Only lines that contain the string "Rencontre" should be returned from the material below.

_ _ _ _

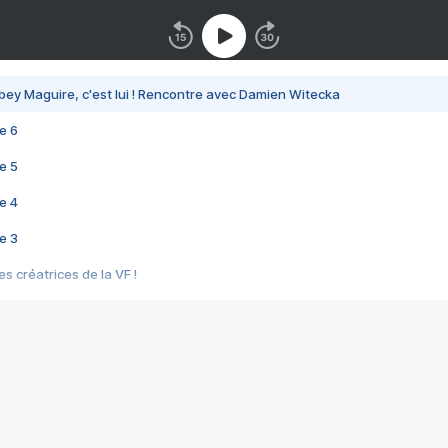
bey Maguire, c'est lui ! Rencontre avec Damien Witecka
e 6
e 5
e 4
e 3
s créatrices de la VF !
e 2
e 1
e Mektoub My Love arrive enfin ! Rencontre avec Shaïn Boumedine et Sal
i : après Toni en famille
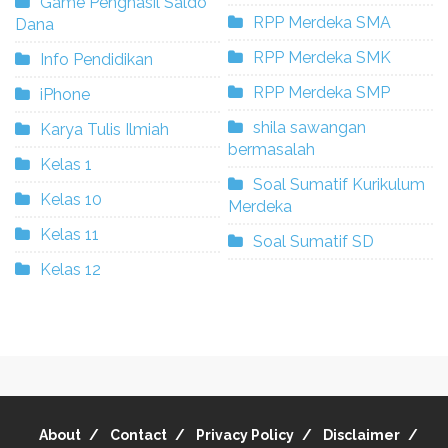
Game Penghasil Saldo
RPP Merdeka SMA
Dana
RPP Merdeka SMK
Info Pendidikan
RPP Merdeka SMP
iPhone
shila sawangan
Karya Tulis Ilmiah
bermasalah
Kelas 1
Soal Sumatif Kurikulum
Kelas 10
Merdeka
Kelas 11
Soal Sumatif SD
Kelas 12
About
Contact
Privacy Policy
Disclaimer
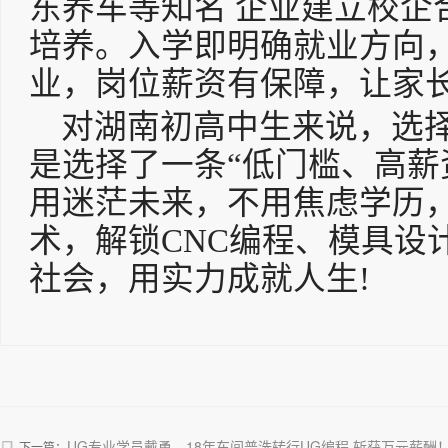
东养车等知名 企业建立校企
培养。入学即明确就业方向
业，岗位薪资有保障，让家
对湖南初高中生来说，选择
是选择了一条“低门槛、高薪
用迷茫未来，不用焦虑学历
术，解锁CNC编程、模具设
社会，用实力成就人生!
UG专业学员戴勇—18年车间普洗转行UG编程,斩获万元薪酬
下一篇：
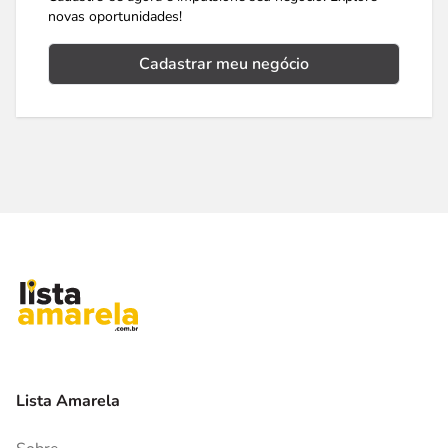
novas oportunidades!
Cadastrar meu negócio
Lista Amarela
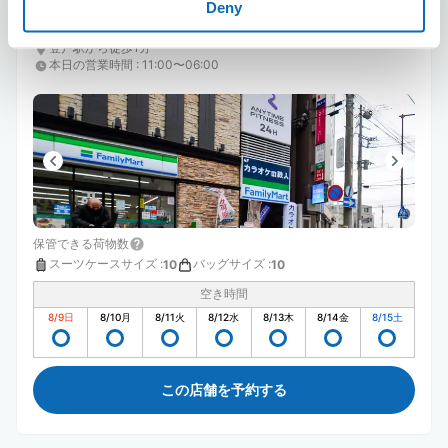
Deny
カラオケの鉄人 登戸店
登戸駅から徒歩1分
本日の営業時間
:
11:00〜06:00
保管できる荷物数
スーツケースサイズ
:
バッグサイズ
:
10
10
空き時間
8/9
日
8/10
月
8/11
火
8/12
水
8/13
木
8/14
金
8/15
土
この店舗を予約する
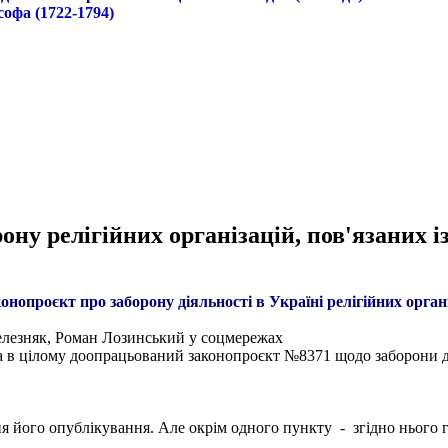
софа (1722-1794)
ону релігійних організацій, пов'язаних і
онопроєкт про заборону діяльності в Україні релігійних орга
елезняк, Роман Лозинський у соцмережах
 в цілому доопрацьований законопроєкт №8371 щодо заборони діял
 дня його опублікування. Але окрім одного пункту - згідно нього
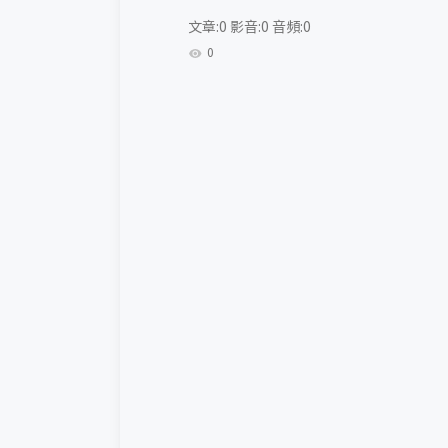
文章:0 影音:0 音頻:0
0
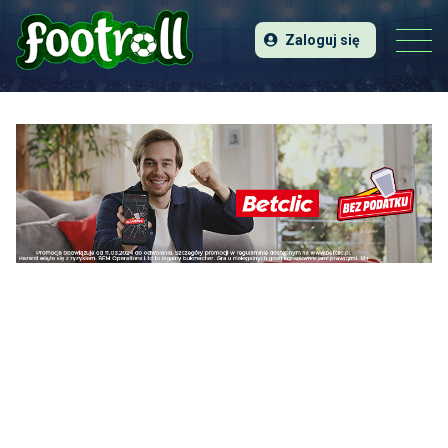
Zaloguj się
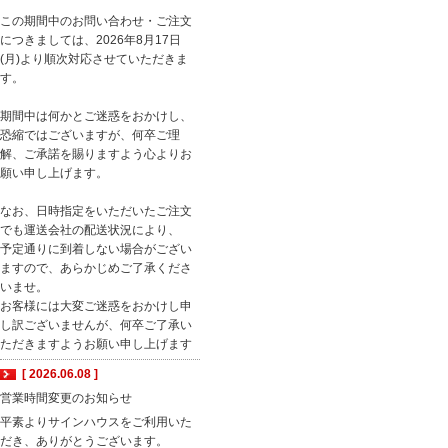
この期間中のお問い合わせ・ご注文
につきましては、2026年8月17日
(月)より順次対応させていただきま
す。
期間中は何かとご迷惑をおかけし、
恐縮ではございますが、何卒ご理
解、ご承諾を賜りますよう心よりお
願い申し上げます。
なお、日時指定をいただいたご注文
でも運送会社の配送状況により、
予定通りに到着しない場合がござい
ますので、あらかじめご了承くださ
いませ。
お客様には大変ご迷惑をおかけし申
し訳ございませんが、何卒ご了承い
ただきますようお願い申し上げます
[ 2026.06.08 ]
営業時間変更のお知らせ
平素よりサインハウスをご利用いた
だき、ありがとうございます。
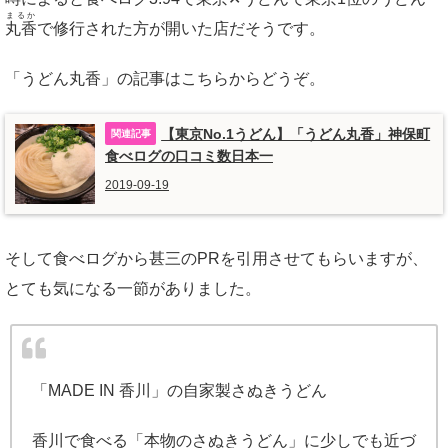
まるか
丸香
で修行された方が開いた店だそうです。
「うどん丸香」の記事はこちらからどうぞ。
【東京No.1うどん】「うどん丸香」神保町
食べログの口コミ数日本一
2019-09-19
そして食べログから甚三のPRを引用させてもらいますが、
とても気になる一節がありました。
「MADE IN 香川」の自家製さぬきうどん
香川で食べる「本物のさぬきうどん」に少しでも近づ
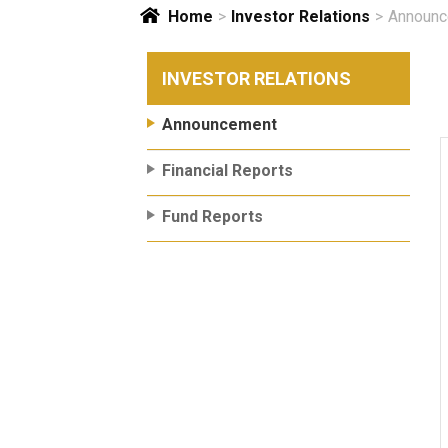
Home
>
Investor Relations
>
Announc
INVESTOR RELATIONS
Announcement
Financial Reports
Fund Reports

_ _ _ _

[Task answer]
bey Maguire, c'est lui ! Rencontre avec Damien Witecka
e Mektoub My Love arrive enfin ! Rencontre avec Shaïn Boumedine et Sal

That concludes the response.